Abstract of the PDB Structure's related Publication:
The identification of novel metabolites and the characterization of their biological functions are major challenges in biology. X-ray crystallography can reveal unanticipated ligands that persist through purification and crystallization. These adventitious protein-ligand complexes provide insights into new activities, pathways and regulatory mechanisms. We describe a new metabolite, carboxy-S-adenosyl-l-methionine (Cx-SAM), its biosynthetic pathway and its role in transfer RNA modification. The structure of CmoA, a member of the SAM-dependent methyltransferase superfamily, revealed a ligand consistent with Cx-SAM in the catalytic site. Mechanistic analyses showed an unprecedented role for prephenate as the carboxyl donor and the involvement of a unique ylide intermediate as the carboxyl acceptor in the CmoA-mediated conversion of SAM to Cx-SAM. A second member of the SAM-dependent methyltransferase superfamily, CmoB, recognizes Cx-SAM and acts as a carboxymethyltransferase to convert 5-hydroxyuridine into 5-oxyacetyl uridine at the wobble position of multiple tRNAs in Gram-negative bacteria, resulting in expanded codon-recognition properties. CmoA and CmoB represent the first documented synthase and transferase for Cx-SAM. These findings reveal new functional diversity in the SAM-dependent methyltransferase superfamily and expand the metabolic and biological contributions of SAM-based biochemistry. These discoveries highlight the value of structural genomics approaches in identifying ligands within the context of their physiologically relevant macromolecular binding partners, and in revealing their functions.

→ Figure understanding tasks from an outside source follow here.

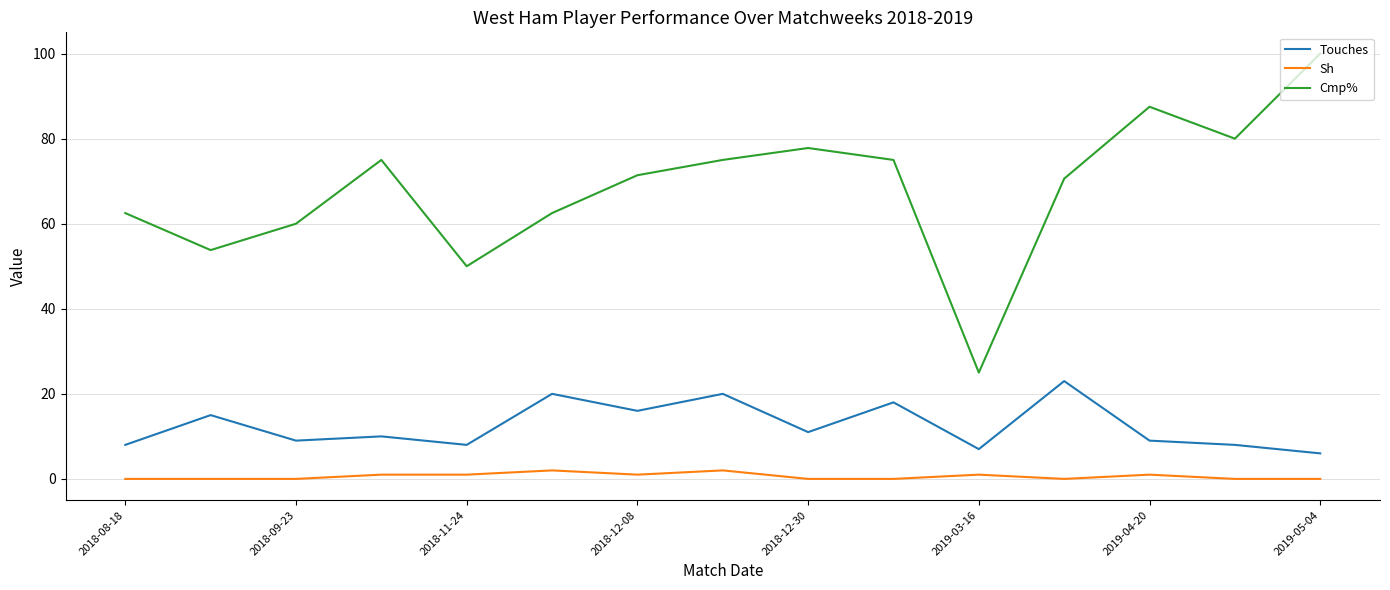

List the series in order of their peak value, lowest first.

Sh, Touches, Cmp%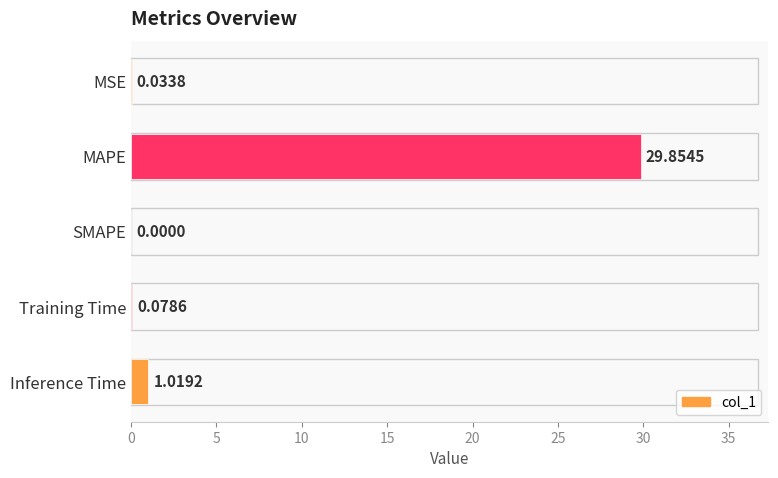

Which has a higher value, MSE or Inference Time?

Inference Time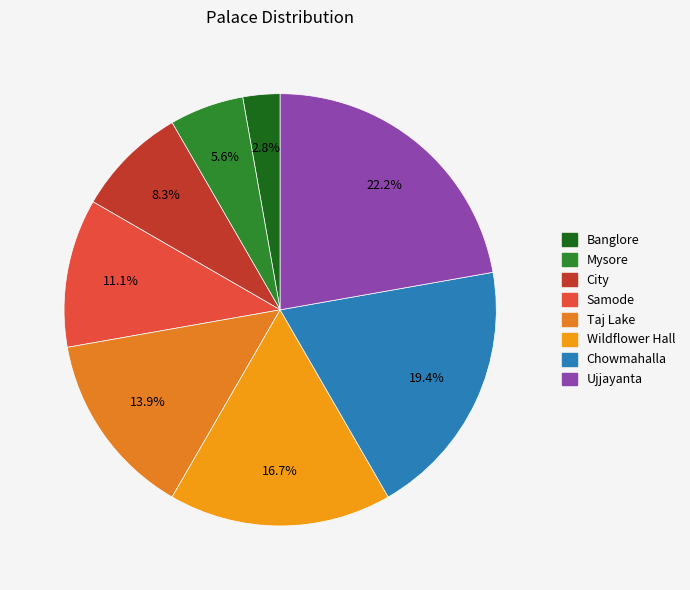

Which slice is the smallest?

Banglore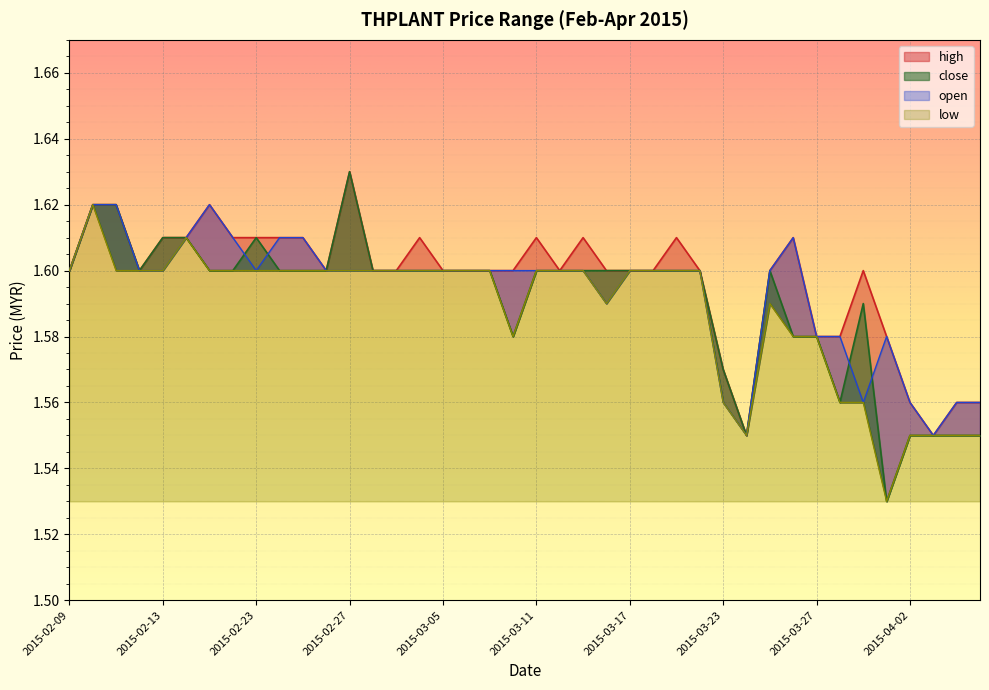

At which category is the sum across all series the highest?

2015-02-10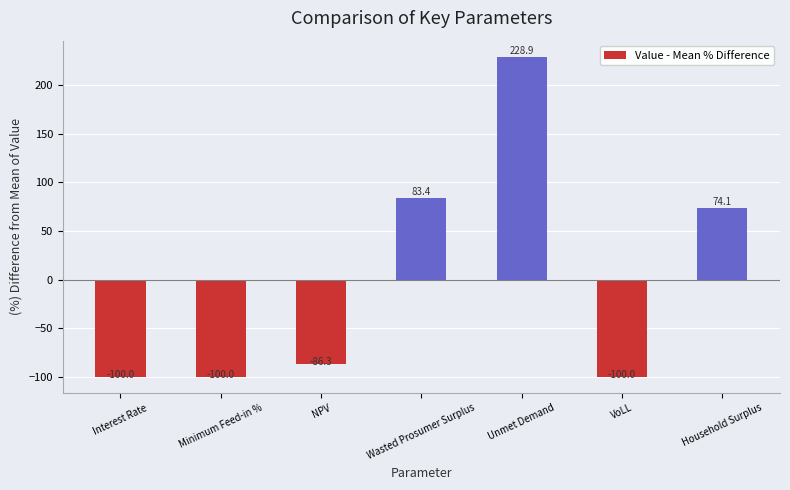

The chart shows a value of -23.4 at Interest Rate. True or false?

False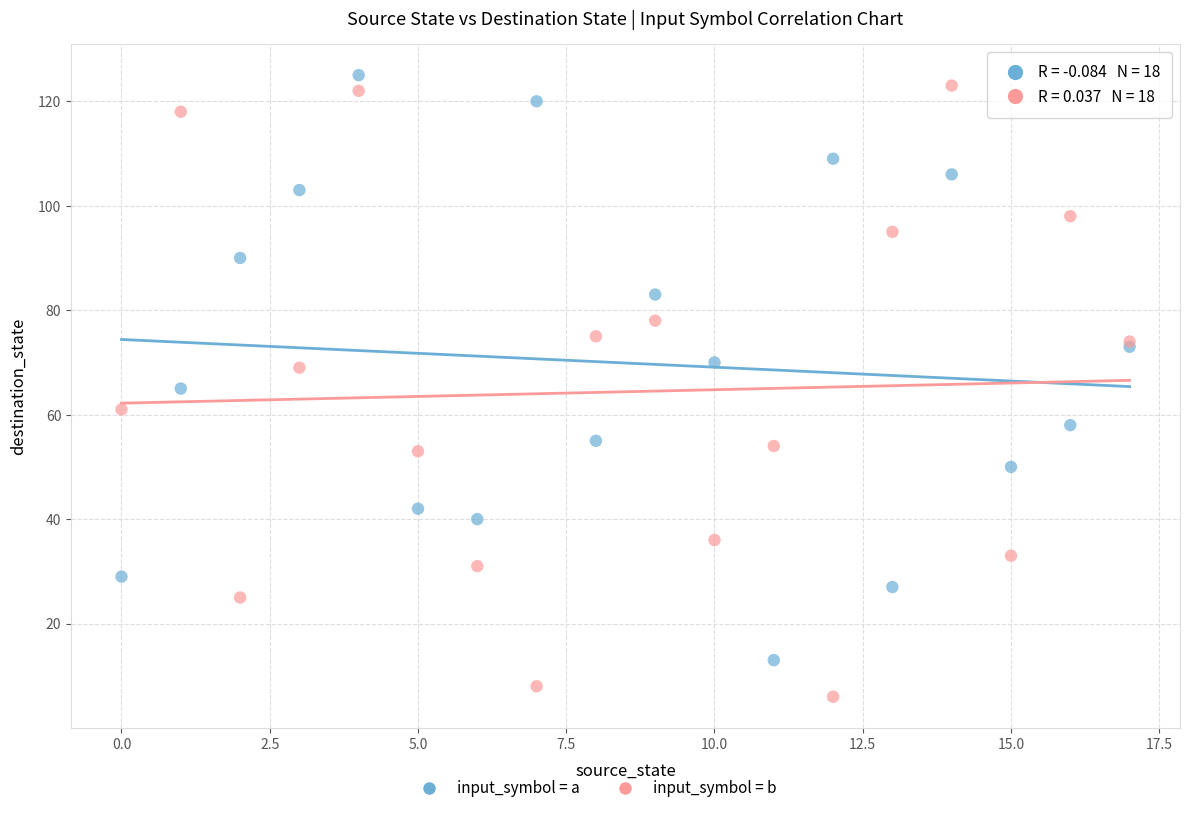

Which series reaches the minimum Y coordinate?

input_symbol = b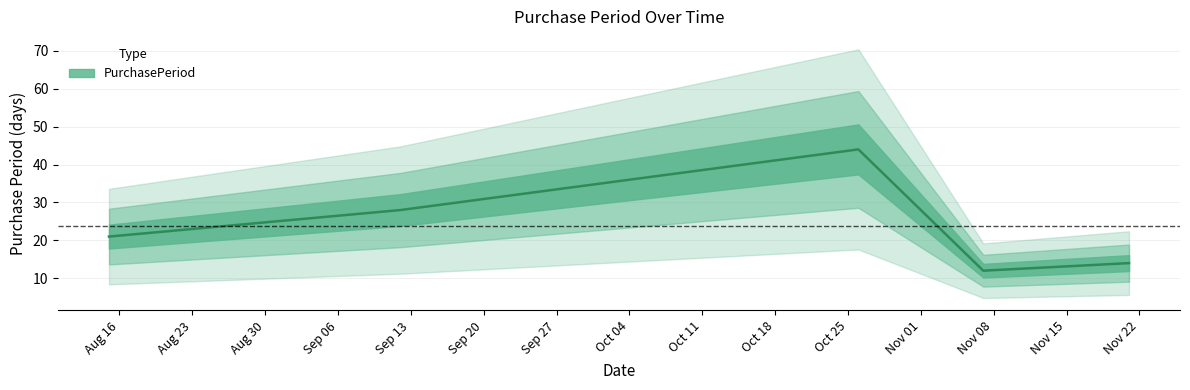

Is this an area chart (filled region under the line)?

No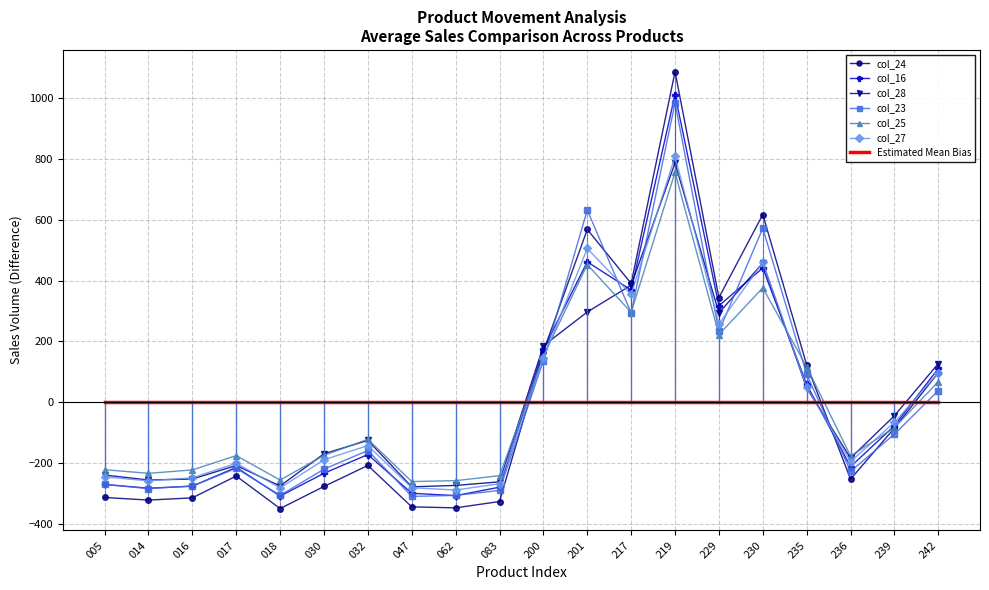

At which category does col_25 reach its first local peak?

017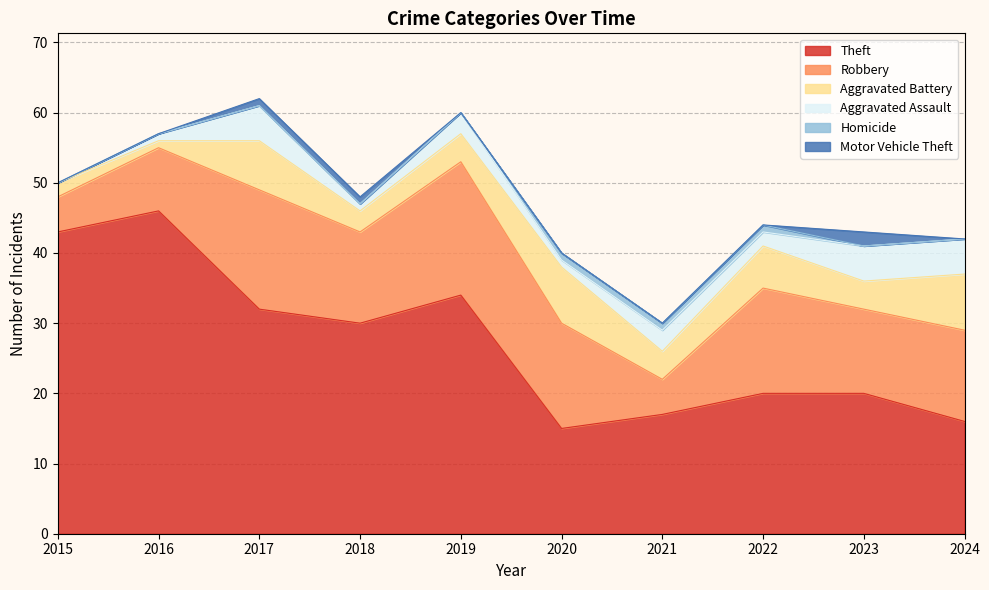

How many data points in Theft are less than 30?

5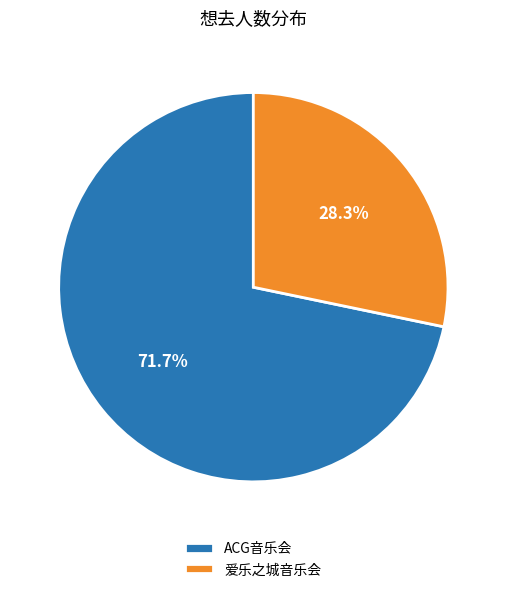

Which has a higher value, ACG音乐会 or 爱乐之城音乐会?

ACG音乐会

CmoA is involved in the formation of cmo(5)U. It was annotated as an S-adenosyl-Lmethonin dependent (SAM-dependent) methyltransferase, given its sequence homology with SAM-contianing-enzymes (Byrne et al. 2013 ). Nevertheless, a novel S-adenosyl-S-carboxymethyl-L-homocysteine factor was observed along its sequence in which the donor methyl group is substituted by a carboxymethyl group. This has suggested the reannotation of ComA to SCM-SHA and not SAM (Byrne et al. 2013 ).
CmoA targets tRNAPro. Null mutations of CmoA bring to the accumulation of 5-methoxyuridine (mo5U34) and ho5U34 and the absence of cmo5U34. The presence of these modifications brings to a reduced reading activity of tRNAPro. Indeed, these results suggest that cmoA is directly involved in the carboxymethylation of ho5U34 to cmo5U34 as the final step of a reaction pathway that involves modification of U34 to ho5U34 by unidentified enzymes and hoU34 to mo5U by CmoB (Nasvall et al. 2013 ).